JB: Once someone starts using superior tech, they won’t go back. For developers this means capacity on demand.

DN: Frictionless IT; you can get resources on demand and have apps drive IT rather than the other way around.

WD: Introduced new processes into enterprise that shorten the software development cycle.

JB: At the end of the day, if you have a big enough footprint and are using it constantly, it makes sense to own cloud. Whereas if you’re dealing with spikes, it makes sense to have on-demand. Therefore an integrated model makes the most sense.

WD: Private cloud is cheaper than public cloud. If you write your code and infrastructure to bridge back to public cloud from private cloud, that’s nirvana.

PT: Energy is the largest variable cost once you flip to private. Most enterprises aren’t there yet.

GN: If you’re using assets day in and day out, it’s cheaper to have a private cloud.

PT: There’s progress in security. Inhibitors for adoption: Notion of security, regulatory compliance. Cloud is about specialization. In the long run, ┬áservices should be cheaper. There’s opportunity to be better at securing public clouds.

WD: You control your own design. You have an idea of what your infrastructure should look like. From that base you can engage externalized resources. The CIO should do this.

GN: Public cloud, what impact will it have?

DP: Objective security problems v. perceived security issues. Military won’t want to touch public for a long time. Organizing and managing GIS data: You’ll see specialization of clouds and cloud services based on individuals. As we develop tools and technologies, you’ll see specialization across verticals.

PT: We’re already seeing that with healthcare, stock exchange, aviation industry.

GN: Will big companies like Oracle be the leaders in this?

WD: The open source community is bringing a huge amount of work to the table. Supports huge amounts of hardware and software we bring to it. OpenStack is a good model. Standards will take a long time.

PT: One of challenging things for CIO, in long-term cloud opportunity is in software as a service and infrastructure as a service. Cloud provides global access to IT from which to build businesses. Platforms are where you’re able to leverage.
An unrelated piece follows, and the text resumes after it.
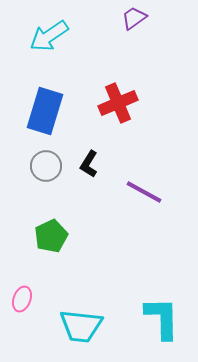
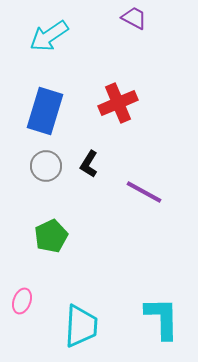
purple trapezoid: rotated 64 degrees clockwise
pink ellipse: moved 2 px down
cyan trapezoid: rotated 93 degrees counterclockwise
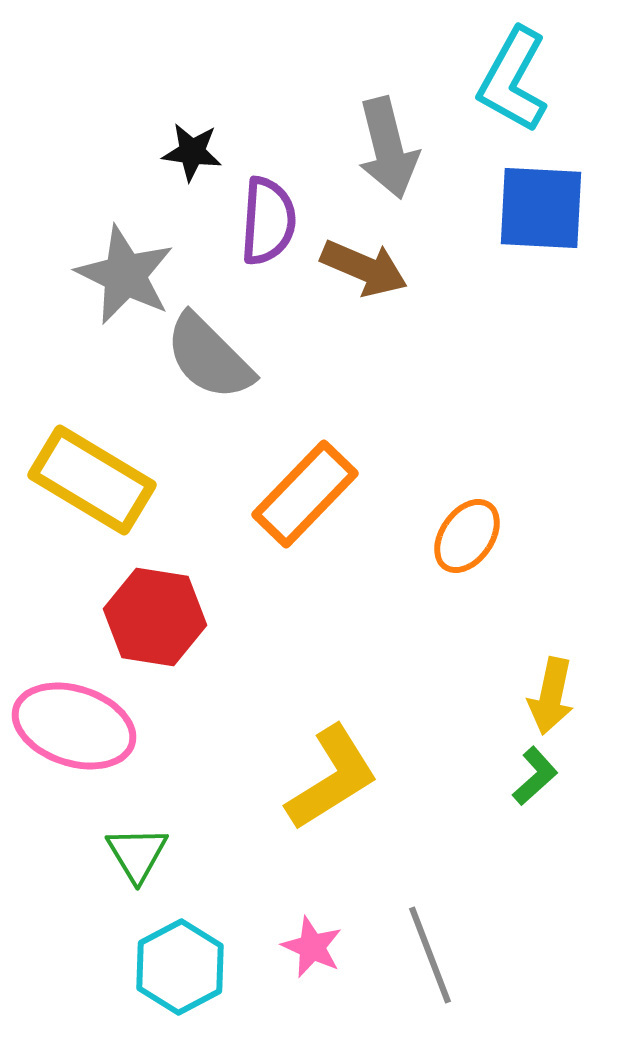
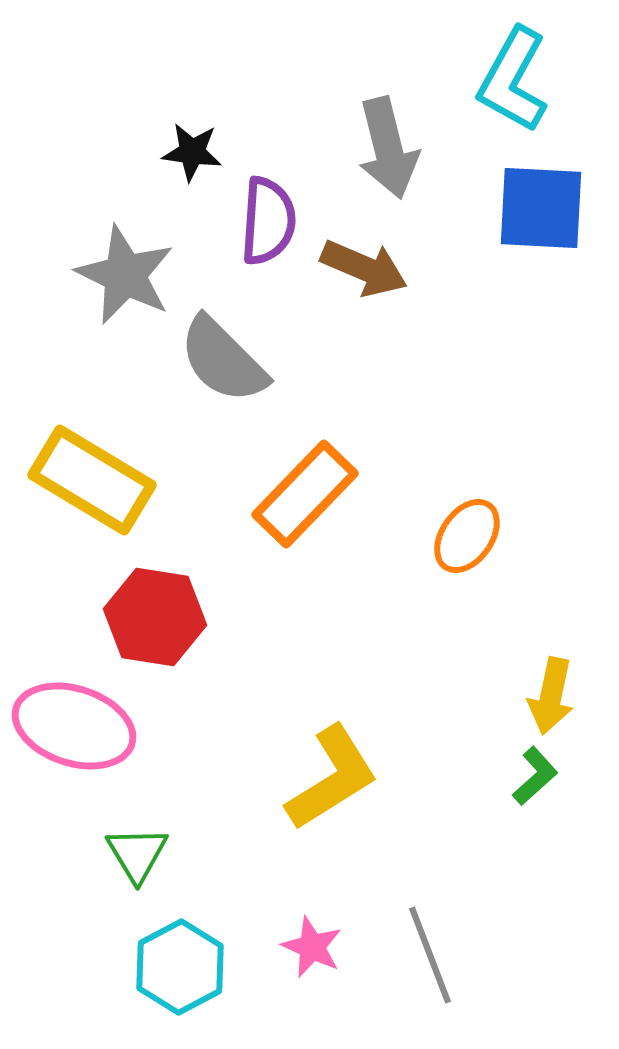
gray semicircle: moved 14 px right, 3 px down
It’s about creating a virtual cycle that drives innovation.

GN: Will infrastructure as a service give way to mobile as service?

PT: You have to revaluate your processes. Then you can turn to private clouds.

WD: Infrastructure is about to get extremely exciting. Storage, iOps, are the really exciting thing now. Imagine putting iOps in every computer. It will change how we write and run apps.

Processed automation.

JB: You’ll have more devices, which is forcing developers to figure out how to connect them all, which requires a cloud.

Standardization: companies are putting billions of dollars into developing clouds.

PT: Sensors everywhere will create vast amounts of data, that will become real-time streaming analytics platform. Building blocks for this are not the blocks we’ve been using in traditional data centers. CIO probably doesn’t want to care about it.